Ron Schusterman is a Research Marine Biologist in the Institute of Marine Sciences, and an Adjunct Professor of Ocean Sciences, at the University of California at Santa Cruz. He directs the Pinniped Research in Cognition and Sensory Systems program, located at Long Marine Laboratory on the northern coast of Monterey Bay. He is also Emeritus Professor of Psychology and Biology at California State University at Hayward, where he taught for 30 years. He is currently affiliated with the Southern Oregon State University, Columbia University, and the New York Aquarium for Wildlife Conservation.

Educated at Brooklyn College and Florida State University, Ron took his first research position at the original Yerkes Laboratory of Primate Biology in Orange Park, Florida, where he investigated the cognitive and social behavior of chimpanzees, gibbons, and monkeys. He then acquired a full-time position doing research in 1963 at Stanford Research Institute where he helped develop the first laboratory in North America primarily devoted to the study of the behavior and physiology of pinnipeds. It was at that time that Ron co-edited the first book on the behavior and physiology of pinnipeds. In 1971, he moved his operation to the Ecological Field Station at California State University at Hayward. Between 1971 and 1977 he took sabbaticals from teaching to do research on the echolocation abilities of dolphins at the Naval Oceans Systems Center at Kailua, Hawaii. This work ultimately led to his co-editing a book on the cognition and behavior of dolphins. In 1985 he made his final move, and brought his research program, along with his seals and sea lions, to Long Marine Laboratory, at the University of California at Santa Cruz. For the past 35 years, his major research interests have been in sensory systems, perception, cognition and communication of marine mammals. Ron's field work has been done on the communicative behavior of California sea lions and harbor seals off the coast of California. In the lab, he has used behavioral techniques to study perception and cognition, and he is currently researching the effects of noise on hearing in pinnipeds.

Over the span of his research and academic career, Ron has published over 90 research articles and a few book reviews. He has been invited to share his research at a variety of scientific meetings, workshops and congresses, including as a plenary speaker at the World Marine Mammal Science Conference in Monaco in 1998. Most recently, he has been invited to be a visiting scholar at the Konrad Lorenz Institute in Altenburg, Austria in the summer of 1999. He is currently a fellow of four scientific societies, including the Animal Behavior Society, the Acoustical Society of America, the American Association for the Advancement of Science, and American Psychological Association.

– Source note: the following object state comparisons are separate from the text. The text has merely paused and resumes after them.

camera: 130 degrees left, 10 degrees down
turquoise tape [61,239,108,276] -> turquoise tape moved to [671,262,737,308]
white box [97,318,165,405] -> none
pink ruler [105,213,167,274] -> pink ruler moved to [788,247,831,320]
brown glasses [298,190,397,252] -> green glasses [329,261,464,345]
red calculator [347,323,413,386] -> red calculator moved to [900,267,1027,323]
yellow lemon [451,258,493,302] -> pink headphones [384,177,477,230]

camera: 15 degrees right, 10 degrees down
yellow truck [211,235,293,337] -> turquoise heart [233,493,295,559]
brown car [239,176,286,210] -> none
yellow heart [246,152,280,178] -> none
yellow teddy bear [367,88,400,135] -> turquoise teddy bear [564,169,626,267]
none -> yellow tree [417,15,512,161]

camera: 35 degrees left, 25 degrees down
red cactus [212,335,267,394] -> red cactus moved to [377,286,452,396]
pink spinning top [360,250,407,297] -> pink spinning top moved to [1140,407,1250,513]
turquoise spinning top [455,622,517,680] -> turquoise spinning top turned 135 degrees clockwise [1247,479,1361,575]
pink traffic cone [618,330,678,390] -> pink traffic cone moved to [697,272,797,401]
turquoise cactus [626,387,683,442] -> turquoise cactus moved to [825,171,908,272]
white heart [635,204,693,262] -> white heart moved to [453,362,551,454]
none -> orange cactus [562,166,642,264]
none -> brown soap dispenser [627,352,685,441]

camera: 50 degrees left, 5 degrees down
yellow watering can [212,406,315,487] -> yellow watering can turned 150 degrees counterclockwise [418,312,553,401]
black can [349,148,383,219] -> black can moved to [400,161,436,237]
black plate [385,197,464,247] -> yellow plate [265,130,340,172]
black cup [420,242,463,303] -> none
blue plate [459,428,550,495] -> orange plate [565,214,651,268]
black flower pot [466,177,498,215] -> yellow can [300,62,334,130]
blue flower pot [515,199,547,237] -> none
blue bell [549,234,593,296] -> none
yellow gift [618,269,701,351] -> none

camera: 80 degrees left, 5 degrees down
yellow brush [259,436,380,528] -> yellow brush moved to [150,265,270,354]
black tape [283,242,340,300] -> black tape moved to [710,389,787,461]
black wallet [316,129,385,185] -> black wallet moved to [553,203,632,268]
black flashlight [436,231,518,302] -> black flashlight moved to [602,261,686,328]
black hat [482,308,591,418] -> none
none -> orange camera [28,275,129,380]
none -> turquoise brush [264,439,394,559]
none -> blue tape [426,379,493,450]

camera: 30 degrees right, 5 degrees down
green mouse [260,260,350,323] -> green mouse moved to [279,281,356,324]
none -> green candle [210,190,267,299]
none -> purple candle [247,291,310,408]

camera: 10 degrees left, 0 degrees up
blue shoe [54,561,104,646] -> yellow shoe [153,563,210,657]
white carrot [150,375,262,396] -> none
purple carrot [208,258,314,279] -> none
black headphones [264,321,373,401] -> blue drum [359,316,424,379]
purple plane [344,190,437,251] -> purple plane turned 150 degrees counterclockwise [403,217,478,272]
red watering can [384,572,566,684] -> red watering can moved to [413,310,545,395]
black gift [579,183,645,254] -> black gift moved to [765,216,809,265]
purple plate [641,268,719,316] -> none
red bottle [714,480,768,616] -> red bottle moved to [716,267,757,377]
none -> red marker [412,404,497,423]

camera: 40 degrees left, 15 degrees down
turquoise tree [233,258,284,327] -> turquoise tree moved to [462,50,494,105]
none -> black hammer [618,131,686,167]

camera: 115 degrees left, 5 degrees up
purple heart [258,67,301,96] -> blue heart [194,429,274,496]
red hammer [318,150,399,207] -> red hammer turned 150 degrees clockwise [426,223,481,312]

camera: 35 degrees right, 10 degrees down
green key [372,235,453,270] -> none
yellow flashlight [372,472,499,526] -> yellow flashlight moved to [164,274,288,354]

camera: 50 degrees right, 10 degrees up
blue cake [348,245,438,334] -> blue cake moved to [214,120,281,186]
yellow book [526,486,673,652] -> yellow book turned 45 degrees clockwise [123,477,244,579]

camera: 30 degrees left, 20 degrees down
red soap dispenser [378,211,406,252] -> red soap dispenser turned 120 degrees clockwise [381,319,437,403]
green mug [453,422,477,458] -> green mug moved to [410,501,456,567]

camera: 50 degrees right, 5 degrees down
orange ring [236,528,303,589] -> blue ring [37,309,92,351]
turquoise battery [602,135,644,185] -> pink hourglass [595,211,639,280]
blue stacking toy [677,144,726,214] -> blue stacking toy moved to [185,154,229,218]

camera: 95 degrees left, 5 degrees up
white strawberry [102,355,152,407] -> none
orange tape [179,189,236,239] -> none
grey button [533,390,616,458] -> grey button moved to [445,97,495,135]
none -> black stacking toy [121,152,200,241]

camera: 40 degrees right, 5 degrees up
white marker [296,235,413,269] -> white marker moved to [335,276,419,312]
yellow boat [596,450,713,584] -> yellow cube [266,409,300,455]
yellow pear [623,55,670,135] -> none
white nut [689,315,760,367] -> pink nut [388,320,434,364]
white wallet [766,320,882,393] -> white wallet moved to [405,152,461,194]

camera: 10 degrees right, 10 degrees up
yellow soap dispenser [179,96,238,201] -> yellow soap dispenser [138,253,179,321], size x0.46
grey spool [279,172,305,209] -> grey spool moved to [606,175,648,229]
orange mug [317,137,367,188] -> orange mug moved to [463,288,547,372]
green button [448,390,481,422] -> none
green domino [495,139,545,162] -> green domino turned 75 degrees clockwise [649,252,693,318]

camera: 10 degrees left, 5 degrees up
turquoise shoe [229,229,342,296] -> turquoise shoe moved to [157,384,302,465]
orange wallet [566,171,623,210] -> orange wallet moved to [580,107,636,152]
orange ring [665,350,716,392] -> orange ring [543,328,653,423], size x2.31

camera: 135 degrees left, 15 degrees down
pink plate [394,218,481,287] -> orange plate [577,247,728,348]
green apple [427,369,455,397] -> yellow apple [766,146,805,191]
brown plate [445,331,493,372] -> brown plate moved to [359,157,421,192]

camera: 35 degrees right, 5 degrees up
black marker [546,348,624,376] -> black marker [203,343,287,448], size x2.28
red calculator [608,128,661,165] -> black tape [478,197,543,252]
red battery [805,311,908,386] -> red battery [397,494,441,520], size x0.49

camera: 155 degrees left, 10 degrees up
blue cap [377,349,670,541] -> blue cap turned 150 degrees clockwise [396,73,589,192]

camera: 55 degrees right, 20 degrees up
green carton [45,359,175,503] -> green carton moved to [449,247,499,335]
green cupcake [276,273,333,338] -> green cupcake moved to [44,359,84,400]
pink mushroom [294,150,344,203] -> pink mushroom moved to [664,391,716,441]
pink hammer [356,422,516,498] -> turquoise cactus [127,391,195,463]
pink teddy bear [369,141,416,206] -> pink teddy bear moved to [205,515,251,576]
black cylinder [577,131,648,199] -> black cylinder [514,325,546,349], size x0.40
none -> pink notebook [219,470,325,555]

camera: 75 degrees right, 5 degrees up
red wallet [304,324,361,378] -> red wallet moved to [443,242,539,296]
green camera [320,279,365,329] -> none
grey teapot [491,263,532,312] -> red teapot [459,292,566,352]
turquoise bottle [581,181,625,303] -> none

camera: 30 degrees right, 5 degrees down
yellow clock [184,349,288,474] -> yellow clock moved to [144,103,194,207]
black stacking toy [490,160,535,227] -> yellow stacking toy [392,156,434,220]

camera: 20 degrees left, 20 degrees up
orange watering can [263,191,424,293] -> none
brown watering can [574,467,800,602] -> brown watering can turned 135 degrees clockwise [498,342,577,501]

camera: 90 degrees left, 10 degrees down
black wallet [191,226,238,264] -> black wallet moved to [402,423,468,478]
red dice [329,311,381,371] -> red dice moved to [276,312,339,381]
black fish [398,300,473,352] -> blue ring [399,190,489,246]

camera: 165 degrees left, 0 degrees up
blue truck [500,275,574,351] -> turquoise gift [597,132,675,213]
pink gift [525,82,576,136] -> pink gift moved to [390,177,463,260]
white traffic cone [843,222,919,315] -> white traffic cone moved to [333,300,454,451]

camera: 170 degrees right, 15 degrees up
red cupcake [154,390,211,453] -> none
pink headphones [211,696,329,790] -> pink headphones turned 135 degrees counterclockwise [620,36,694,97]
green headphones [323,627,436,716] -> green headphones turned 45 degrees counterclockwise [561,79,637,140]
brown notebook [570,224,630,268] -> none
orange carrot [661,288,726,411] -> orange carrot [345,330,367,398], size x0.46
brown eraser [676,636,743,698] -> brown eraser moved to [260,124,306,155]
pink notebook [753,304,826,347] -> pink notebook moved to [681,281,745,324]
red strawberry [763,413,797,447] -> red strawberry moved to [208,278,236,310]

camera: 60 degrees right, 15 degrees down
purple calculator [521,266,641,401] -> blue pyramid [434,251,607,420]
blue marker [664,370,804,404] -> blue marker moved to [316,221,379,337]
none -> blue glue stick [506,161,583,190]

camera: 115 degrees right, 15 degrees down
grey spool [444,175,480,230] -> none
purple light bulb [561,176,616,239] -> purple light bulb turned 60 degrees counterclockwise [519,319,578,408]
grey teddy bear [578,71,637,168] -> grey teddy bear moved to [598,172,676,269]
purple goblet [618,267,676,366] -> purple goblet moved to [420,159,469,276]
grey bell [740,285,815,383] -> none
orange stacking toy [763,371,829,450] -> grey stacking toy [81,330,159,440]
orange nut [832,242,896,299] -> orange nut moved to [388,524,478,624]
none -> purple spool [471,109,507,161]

When he is not researching or teaching courses such as animal behavior and evolutionary psychology, Ron likes to swim, dance, listen to jazz, see live theater and concerts, watch sporting events, travel, read Elmore Leonard mysteries, schmoose with his Palo Alto coffee clatch or with his old friends from the Bronx or with fellow animal behaviorists, taste wines, and play with his four grandchildren.